At the same time we should not forget about the EU budget and its impact on growth. Cohesion policy, which accounts for nearly half of the total EU budget, must continue to play its central role, so as to maximise the whole of Europe’s growth potential, as well as reducing the significant economic, social and territorial disparities that still exist between Europe’s regions. While focusing on the smooth and timely conclusion of the annual EU budget process the Polish Presidency will facilitate the opening of a discussion on the new multiannual financial framework, with possible changes to the cohesion policy and its interlinkages with the Europe 2020 strategy.

Our second priority will be enhancing the stability and security of the European financial markets. The Polish Presidency will support measures and proposals aimed at improving financial market regulation and oversight, and at developing a crisis management framework, which will help safeguard the financial sector against the negative effects of future crises. Special emphasis will be placed on the implementation of measures increasing the transparency of the financial sector and reducing systemic risks and excessive risk taking. This will include monitoring the recently established framework of macro- and micro-prudential oversight, in close collaboration with the European Systemic Risk Board and the newly set-up supervisory agencies. This European process will need to be coordinated with the work undertaken in other forums, especially the G20. The Polish Presidency will aim at efficient coordination of the common EU position to be presented at G20 meetings at the level of finance ministers and central bank presidents.

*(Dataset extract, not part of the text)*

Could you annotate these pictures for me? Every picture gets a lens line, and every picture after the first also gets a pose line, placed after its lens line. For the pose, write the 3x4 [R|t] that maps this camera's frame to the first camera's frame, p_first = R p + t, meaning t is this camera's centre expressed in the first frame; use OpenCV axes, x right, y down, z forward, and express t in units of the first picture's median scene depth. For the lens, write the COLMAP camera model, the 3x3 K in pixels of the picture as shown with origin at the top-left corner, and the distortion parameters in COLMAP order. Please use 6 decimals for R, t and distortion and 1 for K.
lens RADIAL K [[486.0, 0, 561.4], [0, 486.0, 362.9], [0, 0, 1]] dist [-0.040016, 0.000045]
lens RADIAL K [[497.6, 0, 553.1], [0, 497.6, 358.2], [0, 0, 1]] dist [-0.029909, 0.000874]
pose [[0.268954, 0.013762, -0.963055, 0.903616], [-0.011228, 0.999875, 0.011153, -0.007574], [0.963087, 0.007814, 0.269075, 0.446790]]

The Polish Presidency will continue to work on good governance, in particular as regards the taxation of savings incomes and will search for a compromise on new proposals by the European Commission concerning direct taxes, including a common corporate tax base. We will also try to find solutions in the area of taxation of the financial sector, and a new VAT strategy aimed at improving the functioning of the Single Market and increasing the effectiveness of the system of indirect taxes.

This will be the first occasion when Poland holds the rotating Presidency in the Council of the EU. We see this both as a privilege and a challenge. We will aim to play the role of an honest broker, a moderator and a leader, wherever appropriate. The perspective of exiting from the crisis and entering upon a path of solid growth is within our common reach, given a concerted effort by all EU Member States.